You take another deep breath and tell yourself you’re going to get through this. Not for one moment do you forget that you’ve paid $500 for this experience. This is like riding the world’s worst and most expensive rollercoaster. You find your gate and then you learn your fate. You ask Rhonda at the desk why the plane is three hours behind. She tells you it’s actually five hours behind, they just haven’t updated the big board. So you ask why the flight is five hours late. Rhonda curtly tells you that the plane you’re flying on is coming from Seattle. From Seattle it will land here and then from here it will go to Miami and then of course down to the Bahamas. Then she says that the plane has not yet arrived in Seattle. Your face must be doing something strange because Rhonda kind of grimaces and then the bitch actually smiles. So Rhonda, you ask, when does the plane get to Seattle? She says she doesn’t know, the system doesn’t tell her that much. There’s a big fat fucking blind spot in the system and your plane is somewhere in that grey area, like the goddamn Bermuda triangle. You literally say the words, “This is not fair,” and of course there’s a tone because Rhonda looks at you like you’re a fucking child and that phrase means absolutely nothing in the adult English language. That phrase lost its power after your tenth birthday party at putt-putt. You try to remember the last time you had a good cry, just really let it out.
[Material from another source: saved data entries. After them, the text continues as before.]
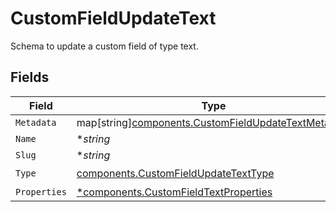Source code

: # CustomFieldUpdateText

Schema to update a custom field of type text.


## Fields

| Field                                                                                                           | Type                                                                                                            | Required                                                                                                        | Description                                                                                                     |
| --------------------------------------------------------------------------------------------------------------- | --------------------------------------------------------------------------------------------------------------- | --------------------------------------------------------------------------------------------------------------- | --------------------------------------------------------------------------------------------------------------- |
| `Metadata`                                                                                                      | map[string][components.CustomFieldUpdateTextMetadata](../../models/components/customfieldupdatetextmetadata.md) | :heavy_minus_sign:                                                                                              | N/A                                                                                                             |
| `Name`                                                                                                          | **string*                                                                                                       | :heavy_minus_sign:                                                                                              | N/A                                                                                                             |
| `Slug`                                                                                                          | **string*                                                                                                       | :heavy_minus_sign:                                                                                              | N/A                                                                                                             |
| `Type`                                                                                                          | [components.CustomFieldUpdateTextType](../../models/components/customfieldupdatetexttype.md)                    | :heavy_check_mark:                                                                                              | N/A                                                                                                             |
| `Properties`                                                                                                    | [*components.CustomFieldTextProperties](../../models/components/customfieldtextproperties.md)                   | :heavy_minus_sign:                                                                                              | N/A                                                                                                             |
So after three hours and two ten-dollar tacos that are so bad you have to throw the second one out after one bite, you head to the bookstore. You end up buying the new Dan Brown book for a small fortune even though you loathe Dan Brown AND his buddy Robert Langdon. Something has happened to you in this airport, you’ve turned into this walking, crying, bearded baby that spends too much money and gives zero fucks. You believe you dodged a bullet by not walking out with 50 Shades of Grey. You’ve lost total control.

Finally, you’re up and waiting. Group 2. You foolishly think this means you’re the second group to board, however you quickly learn it’s actually eighth to board after first class, rewards members, military people, old people, disabled people, people with babies, people with only one bag, and then finally, Group 2. You have to beast through the loitering Group 3 and Group 4 people, bumping into them, and they look at you with angry eyes because they know and you know that you’re going to take their space in the overhead bins. You smile.

Now you’re in the plane, in your seat. You think you’re all set. You’ve got a phone that’s dead, you’ve got a computer that you can’t open, you’ve got a Dan Brown book that you’re going to have to hate-read to get through. Eventually, you’ll get to the Bahamas and the beach and the fruity drinks and the sunburn. But first, a woman sits next to you. A big woman. A woman that looks at you and smiles and then says exactly what you thought she was going to say. She tells you that you remind her of her son. You smile, put on your headphones that are connected to your dead cell, and lean back and close your eyes. You think you’re safe until she taps on you on the shoulder and kind of leans in and asks the stupidest fucking question anyone has ever asked on a plane, and it’s worse because you knew it was coming.

She smiles, she leans, and she asks, “So… where are you going?”